Institute for Integrated Medical Sciences, Tokyo Women's Medical University, Tokyo, Japan; Department of Pathology, Saitama International Medical Center, Saitama Medical University, Hidaka, Japan.
J Pathol. 2013 Nov;231(3):335-41. doi: 10.1002/path.4242.

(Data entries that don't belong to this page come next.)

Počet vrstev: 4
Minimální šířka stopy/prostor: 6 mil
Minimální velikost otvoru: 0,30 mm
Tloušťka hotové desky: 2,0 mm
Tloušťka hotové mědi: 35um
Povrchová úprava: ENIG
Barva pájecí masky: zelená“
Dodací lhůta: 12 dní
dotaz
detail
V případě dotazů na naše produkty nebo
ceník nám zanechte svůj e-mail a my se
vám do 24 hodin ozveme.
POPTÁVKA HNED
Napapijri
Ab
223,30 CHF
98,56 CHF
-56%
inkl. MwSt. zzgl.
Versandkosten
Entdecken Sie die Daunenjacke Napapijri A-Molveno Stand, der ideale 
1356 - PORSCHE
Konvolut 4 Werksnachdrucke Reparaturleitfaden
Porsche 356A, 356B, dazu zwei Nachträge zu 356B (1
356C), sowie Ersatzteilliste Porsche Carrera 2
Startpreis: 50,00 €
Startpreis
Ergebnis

Intraductal tubulopapillary neoplasms (ITPNs) are composed of tubulopapillary glands with high-grade dysplasia in the pancreatic duct. Intraductal papillary mucinous neoplasms of the gastric type, pyloric gland variant (IPMN-PGs) are composed of tubular glands mimicking pyloric glands with low-grade dysplasia and were formerly called intraductal tubular adenomas. Because of their apparent common tubular morphology, IPMN-PGs and ITPNs could be associated. While the former might progress to the latter, this has not been fully assessed. In this study, we compared the molecular features of ITPNs and IPMN-PGs to determine their association using formalin-fixed, paraffin-embedded tissues of 14 ITPNs and 15 IPMN-PGs. Somatic mutations in PIK3CA, GNAS, KRAS, and BRAF were determined by Sanger sequencing. Expression of phosphorylated AKT was examined by immunohistochemistry. Somatic PIK3CA mutations were found in 3 of 14 ITPNs (21.4%) but in none of the IPMN-PGs (p = 0.0996). In contrast, GNAS mutations were found in none of the ITPNs but in 9 of 15 IPMN-PGs (60.0%; p < 0.001). KRAS mutations were detected in 1 of 14 ITPNs (7.1%) and 12 of 15 IPMN-PGs (80.0%; p < 0.001). BRAF mutation was found in one ITPN but in none of the IPMN-PGs. Phosphorylated AKT expression in ITPNs was significantly more evident than that in IPMN-PGs (p = 0.0401). These results indicate that ITPNs and IPMN-PGs are molecularly distinct, suggesting that IPMN-PG does not progress to ITPN. Furthermore, the molecular features of IPMN-PGs are confirmed to be identical to those of IPMNs reported elsewhere. These results validate the current World Health Organization system that classifies pancreatic intraductal neoplasms into IPMN and ITPN and confirm that IPMN-PG is not a benign counterpart of ITPN. The term 'intraductal tubular adenoma' should be eliminated and replaced with IPMN-PG.
管状绒毛状肿瘤(ITPNs)由胰腺管内具有高级别异型增生的管状绒毛状腺体组成。胃型肠上皮化生型的胰腺导管内乳头状黏液性肿瘤(IPMN-PGs)由类似于幽门腺的管状腺体组成,具有低级别异型增生,以前被称为胰腺导管内管状腺瘤。由于它们具有明显的共同管状形态,因此 IPMN-PGs 和 ITPNs 可能相关。虽然前者可能进展为后者,但这尚未得到充分评估。在这项研究中,我们比较了 14 例 ITPNs 和 15 例 IPMN-PGs 的分子特征,以确定它们的关联,使用了 14 例 ITPNs 和 15 例 IPMN-PGs 的福尔马林固定、石蜡包埋组织。通过 Sanger 测序确定 PIK3CA、GNAS、KRAS 和 BRAF 的体细胞突变。通过免疫组织化学检查磷酸化 AKT 的表达。在 3 例 ITPNs(21.4%)中发现了 PIK3CA 体细胞突变,但在所有 IPMN-PGs 中均未发现(p = 0.0996)。相反,在所有 ITPNs 中均未发现 GNAS 突变,但在 15 例 IPMN-PGs 中有 9 例(60.0%;p < 0.001)。在 1 例 ITPN 和 12 例 IPMN-PGs(80.0%;p < 0.001)中检测到 KRAS 突变。在 1 例 ITPN 中发现 BRAF 突变,但在所有 IPMN-PGs 中均未发现。ITPNs 中磷酸化 AKT 的表达明显比 IPMN-PGs 更明显(p = 0.0401)。这些结果表明 ITPNs 和 IPMN-PGs 在分子上是不同的,这表明 IPMN-PG 不会进展为 ITPN。此外,还证实了 IPMN-PGs 的分子特征与其他地方报道的 IPMNs 相同。这些结果验证了目前将胰腺管内肿瘤分为 IPMN 和 ITPN 的世界卫生组织系统,并确认 IPMN-PG 不是 ITPN 的良性对应物。术语“胰腺导管内管状腺瘤”应被消除,代之以 IPMN-PG。